Document segment:
· · ·
Clutch Kit vs Clutch Disc Only: What’s Actually Replaced (2026)

A clutch kit includes the disc, pressure plate, release bearing, and usually the pilot bearing and an alignment tool. Disc-only purchases save on parts but the labour to remove and reinstall the transmission is identical. For 95 percent of jobs, the kit is the right answer.
Side-by-side comparison of a single clutch friction disc vs a complete clutch kit including disc, pressure plate, release bearing, and pilot bearing
Disc-only $80 to $250. Full kit $300 to $800.

Inside a complete clutch kit

  • Friction disc. The wear part. The friction material wears down over the life of the clutch.
  • Pressure plate. Bolted to the flywheel. The spring (or diaphragm) assembly that clamps the disc.
  • Release bearing. Cheap part that engages and disengages the clutch when you press the pedal.
  • Pilot bearing or bushing. Front of the input shaft.
  • Alignment tool. Plastic dowel that lines up the disc with the input shaft splines during installation. In every decent kit.
  • Sometimes a flywheel on performance and heavy-duty kits.

Cost: $300 to $800 for an OEM-equivalent kit on a typical car. Performance kits with a flywheel run $700 to $1,500.
· · ·
Extracted records:
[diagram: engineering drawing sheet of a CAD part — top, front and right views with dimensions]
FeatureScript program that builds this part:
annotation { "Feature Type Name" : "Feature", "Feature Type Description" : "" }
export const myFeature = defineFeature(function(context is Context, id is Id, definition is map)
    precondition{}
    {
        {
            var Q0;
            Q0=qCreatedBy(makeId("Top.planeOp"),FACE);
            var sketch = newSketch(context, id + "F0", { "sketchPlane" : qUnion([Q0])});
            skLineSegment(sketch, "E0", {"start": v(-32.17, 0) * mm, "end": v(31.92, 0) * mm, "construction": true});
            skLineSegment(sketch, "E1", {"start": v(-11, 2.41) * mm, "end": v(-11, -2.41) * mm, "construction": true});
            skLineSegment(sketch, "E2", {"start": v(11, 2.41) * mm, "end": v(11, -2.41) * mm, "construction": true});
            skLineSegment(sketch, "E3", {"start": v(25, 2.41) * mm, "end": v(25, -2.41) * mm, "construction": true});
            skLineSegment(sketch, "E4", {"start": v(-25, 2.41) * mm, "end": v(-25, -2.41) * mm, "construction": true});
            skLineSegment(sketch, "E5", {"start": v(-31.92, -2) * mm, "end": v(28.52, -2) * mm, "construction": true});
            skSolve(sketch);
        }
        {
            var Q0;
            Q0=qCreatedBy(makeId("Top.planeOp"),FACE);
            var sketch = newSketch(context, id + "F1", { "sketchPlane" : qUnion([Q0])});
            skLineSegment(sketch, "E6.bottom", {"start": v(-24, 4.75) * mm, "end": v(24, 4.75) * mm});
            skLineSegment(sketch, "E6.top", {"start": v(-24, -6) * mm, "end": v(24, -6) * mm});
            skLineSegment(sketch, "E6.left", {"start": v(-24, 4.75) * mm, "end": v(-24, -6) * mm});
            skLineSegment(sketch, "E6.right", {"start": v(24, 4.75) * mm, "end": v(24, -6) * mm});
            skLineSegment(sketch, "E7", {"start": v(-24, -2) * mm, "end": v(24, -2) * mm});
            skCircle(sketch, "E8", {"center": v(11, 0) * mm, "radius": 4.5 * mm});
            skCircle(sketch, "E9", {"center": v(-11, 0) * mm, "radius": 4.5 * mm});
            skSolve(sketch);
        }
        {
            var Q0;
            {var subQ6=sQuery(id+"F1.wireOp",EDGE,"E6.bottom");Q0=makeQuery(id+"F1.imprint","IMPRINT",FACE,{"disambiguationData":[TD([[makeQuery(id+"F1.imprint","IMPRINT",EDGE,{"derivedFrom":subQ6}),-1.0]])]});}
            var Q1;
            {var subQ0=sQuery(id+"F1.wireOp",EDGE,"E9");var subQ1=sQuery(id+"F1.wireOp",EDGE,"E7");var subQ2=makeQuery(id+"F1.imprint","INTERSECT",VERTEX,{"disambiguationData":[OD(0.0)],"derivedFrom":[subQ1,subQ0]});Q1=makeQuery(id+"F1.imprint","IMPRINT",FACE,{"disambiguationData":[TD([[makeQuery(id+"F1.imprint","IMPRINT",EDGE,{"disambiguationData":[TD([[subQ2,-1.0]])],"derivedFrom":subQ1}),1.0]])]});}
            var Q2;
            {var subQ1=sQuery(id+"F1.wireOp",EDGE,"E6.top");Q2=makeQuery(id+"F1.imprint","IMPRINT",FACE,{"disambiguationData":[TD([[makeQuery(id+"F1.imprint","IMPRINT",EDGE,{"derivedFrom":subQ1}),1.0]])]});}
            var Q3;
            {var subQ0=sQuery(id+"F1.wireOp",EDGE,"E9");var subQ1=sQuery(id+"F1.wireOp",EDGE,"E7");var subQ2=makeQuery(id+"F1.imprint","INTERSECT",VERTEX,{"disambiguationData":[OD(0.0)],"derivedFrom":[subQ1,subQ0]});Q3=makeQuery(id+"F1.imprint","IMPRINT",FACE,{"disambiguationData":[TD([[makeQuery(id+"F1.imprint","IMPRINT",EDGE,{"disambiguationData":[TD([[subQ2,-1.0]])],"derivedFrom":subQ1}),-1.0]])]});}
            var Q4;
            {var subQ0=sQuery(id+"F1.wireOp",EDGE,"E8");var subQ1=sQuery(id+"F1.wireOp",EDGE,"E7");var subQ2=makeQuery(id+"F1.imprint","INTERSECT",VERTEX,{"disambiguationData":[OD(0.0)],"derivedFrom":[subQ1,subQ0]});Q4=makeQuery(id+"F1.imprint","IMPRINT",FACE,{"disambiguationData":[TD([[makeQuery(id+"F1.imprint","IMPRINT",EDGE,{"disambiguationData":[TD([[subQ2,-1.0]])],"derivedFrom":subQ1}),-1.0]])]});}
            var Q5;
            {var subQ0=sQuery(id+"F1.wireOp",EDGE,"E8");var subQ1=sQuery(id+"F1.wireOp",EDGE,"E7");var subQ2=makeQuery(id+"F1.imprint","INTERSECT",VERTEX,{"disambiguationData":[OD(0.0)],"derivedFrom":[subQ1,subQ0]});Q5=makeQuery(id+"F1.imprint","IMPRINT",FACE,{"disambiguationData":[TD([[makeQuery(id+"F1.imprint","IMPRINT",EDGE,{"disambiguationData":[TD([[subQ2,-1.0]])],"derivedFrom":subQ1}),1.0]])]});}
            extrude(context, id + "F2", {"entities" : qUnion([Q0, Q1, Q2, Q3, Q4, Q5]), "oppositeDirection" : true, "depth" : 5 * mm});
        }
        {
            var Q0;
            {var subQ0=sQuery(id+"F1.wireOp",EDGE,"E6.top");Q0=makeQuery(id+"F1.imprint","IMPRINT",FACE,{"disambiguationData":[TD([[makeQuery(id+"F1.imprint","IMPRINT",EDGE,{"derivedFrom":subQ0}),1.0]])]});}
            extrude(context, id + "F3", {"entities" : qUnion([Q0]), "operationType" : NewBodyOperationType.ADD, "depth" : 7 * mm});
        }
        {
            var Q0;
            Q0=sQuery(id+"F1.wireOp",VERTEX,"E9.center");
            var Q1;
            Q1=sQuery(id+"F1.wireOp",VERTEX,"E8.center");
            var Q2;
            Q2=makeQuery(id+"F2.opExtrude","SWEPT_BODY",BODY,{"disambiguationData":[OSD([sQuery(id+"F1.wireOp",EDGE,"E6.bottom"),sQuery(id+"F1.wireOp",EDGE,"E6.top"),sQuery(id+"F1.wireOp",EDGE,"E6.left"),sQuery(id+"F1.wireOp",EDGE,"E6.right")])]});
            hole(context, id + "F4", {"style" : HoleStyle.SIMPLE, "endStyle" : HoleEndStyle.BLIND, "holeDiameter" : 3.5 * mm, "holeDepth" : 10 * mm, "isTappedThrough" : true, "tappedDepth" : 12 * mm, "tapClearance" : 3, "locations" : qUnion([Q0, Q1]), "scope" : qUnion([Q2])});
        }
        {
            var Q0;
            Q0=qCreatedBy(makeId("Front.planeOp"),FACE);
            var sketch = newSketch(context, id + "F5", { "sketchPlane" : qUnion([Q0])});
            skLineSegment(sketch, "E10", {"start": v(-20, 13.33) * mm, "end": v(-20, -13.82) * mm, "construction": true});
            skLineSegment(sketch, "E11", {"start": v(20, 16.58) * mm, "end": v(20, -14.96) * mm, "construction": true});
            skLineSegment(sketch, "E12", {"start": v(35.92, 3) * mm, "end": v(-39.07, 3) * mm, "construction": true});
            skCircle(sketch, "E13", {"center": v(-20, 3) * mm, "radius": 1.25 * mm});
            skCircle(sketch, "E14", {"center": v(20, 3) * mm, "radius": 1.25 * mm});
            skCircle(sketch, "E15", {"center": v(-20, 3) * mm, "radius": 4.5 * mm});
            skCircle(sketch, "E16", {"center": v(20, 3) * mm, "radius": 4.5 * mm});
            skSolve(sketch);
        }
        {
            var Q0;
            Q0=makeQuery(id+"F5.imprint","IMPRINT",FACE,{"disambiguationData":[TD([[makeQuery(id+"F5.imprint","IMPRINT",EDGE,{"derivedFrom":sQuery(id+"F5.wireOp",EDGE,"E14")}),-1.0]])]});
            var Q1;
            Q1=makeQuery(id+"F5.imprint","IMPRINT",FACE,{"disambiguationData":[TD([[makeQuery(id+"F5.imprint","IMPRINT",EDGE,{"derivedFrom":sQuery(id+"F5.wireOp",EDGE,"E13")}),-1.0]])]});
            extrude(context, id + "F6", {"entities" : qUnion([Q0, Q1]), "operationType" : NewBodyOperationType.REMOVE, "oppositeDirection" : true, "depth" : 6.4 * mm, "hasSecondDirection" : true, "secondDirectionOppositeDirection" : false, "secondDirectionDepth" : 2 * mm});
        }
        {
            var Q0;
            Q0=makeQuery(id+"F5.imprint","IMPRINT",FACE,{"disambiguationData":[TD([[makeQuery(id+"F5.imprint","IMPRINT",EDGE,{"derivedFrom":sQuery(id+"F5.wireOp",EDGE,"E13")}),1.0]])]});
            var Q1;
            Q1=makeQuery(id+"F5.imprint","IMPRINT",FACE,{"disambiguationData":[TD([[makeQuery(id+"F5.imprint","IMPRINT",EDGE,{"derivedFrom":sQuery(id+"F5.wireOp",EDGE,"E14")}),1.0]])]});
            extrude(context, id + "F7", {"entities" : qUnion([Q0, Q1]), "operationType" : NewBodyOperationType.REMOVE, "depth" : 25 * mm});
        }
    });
· · ·
Work order:
Continue the clutch kit comparison from its last paragraph, the one on kit costs.

Output:
When disc-only is plausible

Disc-only purchases run $80 to $250. The labour to install is identical to a full kit because the transmission still has to come out. Disc-only makes sense in two narrow cases:

  • Low-mileage car with oil-contaminated disc only. A rear-main-seal leak can ruin a 30,000-mile clutch. Replacing the disc plus fixing the seal is reasonable; the pressure plate and bearing have plenty of life left.
  • Recent kit replacement that failed early. A defective disc that failed inside warranty. Manufacturer replaces the disc only.

For everything else, the typical 80,000-mile clutch wear job, buy the kit. Re-using a high-mileage pressure plate to save $150 while paying $700 in labour is poor economics.

OEM-equivalent brands

Stick with OEM-equivalent for any street car. Performance brands only when you actually need them.

BrandPositioning
ExedyOEM-equivalent, original supplier for many Honda, Subaru, Toyota platforms.
LuKOEM supplier for VW, Audi, Ford, GM. Strong on European and American mid-size.
SachsOEM for BMW, Mercedes, Audi diesel. The European default.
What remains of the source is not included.